Your tasks
a. Answer these from the Netstock data engineer job posting below, giving each answer on its own line with the matching mark:
(i) What revenue growth are Netstock's backers aiming to drive, and over what period?
(ii) Which team does the data engineer work with to communicate infrastructure requirements for the data lake?
(iii) From what external sources does the posting say pipelines will be built for internal analytics and benchmarking?
b. Resume the Netstock data engineer job posting below, following on from its last item and matching its format and tone.

Job Title: Data Engineer
Reports To: Data Engineer
Employment Type: Full-Time, Permanent, remote
Netstock’s leading business intelligence products are underpinned by cutting edge expertise in data, optimisation metric and phenomenal software development. Our backers are expressly investing in R&D for product innovation, to drive revenue growth of 350% over the next 3 years. Our next innovation frontier is leveraging the 30+TB of customer data under our management, to develop disruptive products that none of our competitors can match. To help get us there, as well as ensure that we engineer data pipelines and workflows that can support the planned scaling to 130TB of data spread across 10,000 customer databases, we are looking for a data engineer of exceptional talent, vision, energy and ingenuity.
Responsibilities
- Technology Research and Testing: Investigate the most suitable technologies to build out a new data lake environment. Assess the pros and cons of different solutions and recommend the most efficient, cost-effective and scalable options.
- Infrastructure Liaising: Collaborate closely with the infrastructure team to communicate necessary infrastructure requirements for building and maintaining the data lake. Coordinate efforts and ensure all infrastructure needs are met.
- Data Lake Development: Design, construct, and deploy the data lake. Ensure it is built with scalability and security in mind to accommodate future data growth and needs.
- Data Pipeline Construction: Develop robust and efficient data pipelines for the ingestion, transformation, and loading of data into the data lake. This includes building pipelines from external sources (APIs) for internal analytics and benchmarking. Ensure the pipelines are optimized for real-time and batch processing, automating as many data processes and workflows as possible
- Data Management: Manage both internal data and customer data. This involves cataloging, storing, retrieving, and maintaining the data in a manner that facilitates easy access and understanding. Data quality & integrity will be critical to ensure that every data process runs smoothly, is optimized and that the output can be trusted.

Material provided
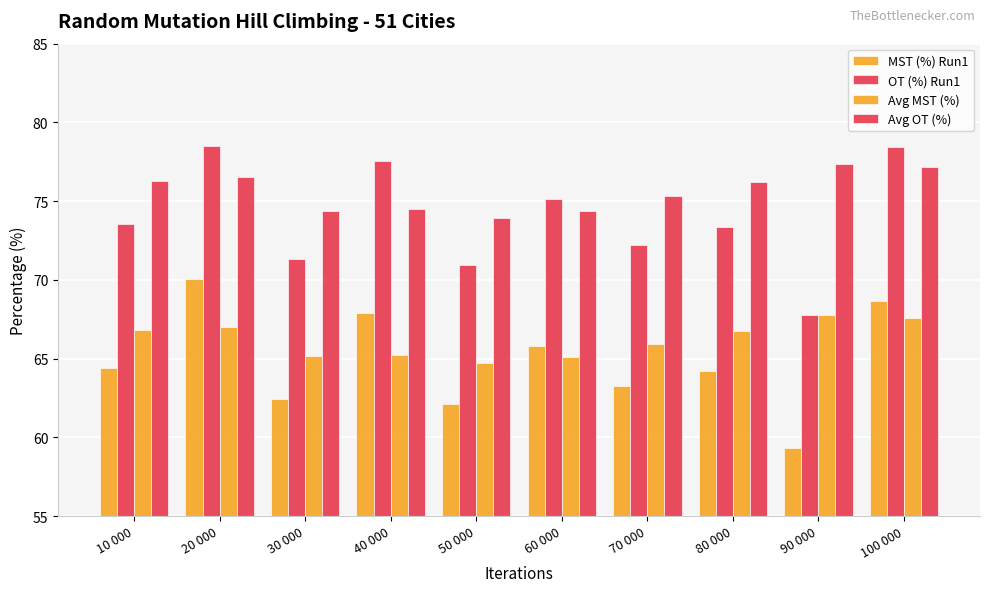

How many data points in OT (%) Run1 are above 73?

6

Answers to the problems
a.
(i) Revenue growth of 350% over the next 3 years.
(ii) The infrastructure team.
(iii) APIs.

b.
- Internal Data Provision & Reporting: Engineer the internal data to create useful and insightful reports, as well as consumable datasets for both technical and non-technical internal stakeholders. Ensure data integrity and accuracy of these datasets/reports.
- Customer Data Engineering: Work with customer data for benchmarking and future AI analysis. This includes data cleaning, standardization, transformation, and loading into the appropriate databases or platforms.
- Data Security and Compliance: Uphold data privacy and security standards, and ensure that all data handling practices are compliant with relevant laws & regulations, as well as ISO27001 standards.
- Collaboration with Data Analyst: Work closely with the data analyst to understand data needs and requirements. Make sure the data is structured and cleaned in a way that allows the data analyst to effectively conduct their analysis.
- Reporting to head of department: Regularly report progress, challenges, and successes to the head of the data department. Maintain open lines of communication to ensure alignment with broader strategic goals.
- Future-proofing: Stay up-to-date with the latest trends, technologies, and best practices in data engineering to ensure the data infrastructure is scalable and capable of accommodating future growth developments.
Skills and Qualifications
- Grade 12 or equivalent (essential)
- Related tertiary qualification in Computer Science, Data Science, or a related field (desired)
- Experience in a related field e.g. DevOps, Software Development, Data Engineering (essential)
- Experience with SQL and NoSQL databases such as PostgreSQL, MySQL, MongoDB (essential)
- Proficiency in big data distributed computing frameworks like Hadoop, Spark, or Hive
- Proficiency in Python, Java, Scala, or other data-oriented programming languages (essential)
- Knowledge of data pipeline tools such as Kafka, Airflow, or NiFi (essential)
- Knowledge of cloud technologies like AWS, Google Cloud Platform (essential)
- Knowledge of data modeling and data architecture standards
- Conceptual understanding of machine learning algorithms and knowledge of deploying the models into production
- Knowledge of securing data and data privacy principles
- Familiarity with Agile methodologies
- Knowledge of ETL/ELT processes and tools
- Familiarity with Linux or Unix-based systems (desired)
Technology Stack Knowledge
- SaltStack (can learn on the job).
- Experience with a BI tool required (Power BI, Google Analytics, etc.)
- Experience with an ETL tool required (Kafka, Airflow, or NiFi , etc.)
- MySQL/ Percona (must know)
- Postgresql (must know)
- Duckdb, Apache Airflow (can learn on the job)
- Google Workspace (can learn on the job)
- Messaging Queues (Rabbit MQ)
Competencies
- Scripting experience: Bash, Python, etc.
- Ability to manage internal and external projects from inception to completion
- Ability to manage and support the data needs of multiple teams, stakeholders and products
- Attention to detail, ability to think logically and demonstrate strong analytical and problem solving skills
- Good judgment is essential
- Extensive technical knowledge across various technologies
- Excellent oral and written communication skills
- Good understanding and familiarity with cloud infrastructure
- Experience with Database management: MySQL
- Experience with Logging and security hardening; system documentation and designs.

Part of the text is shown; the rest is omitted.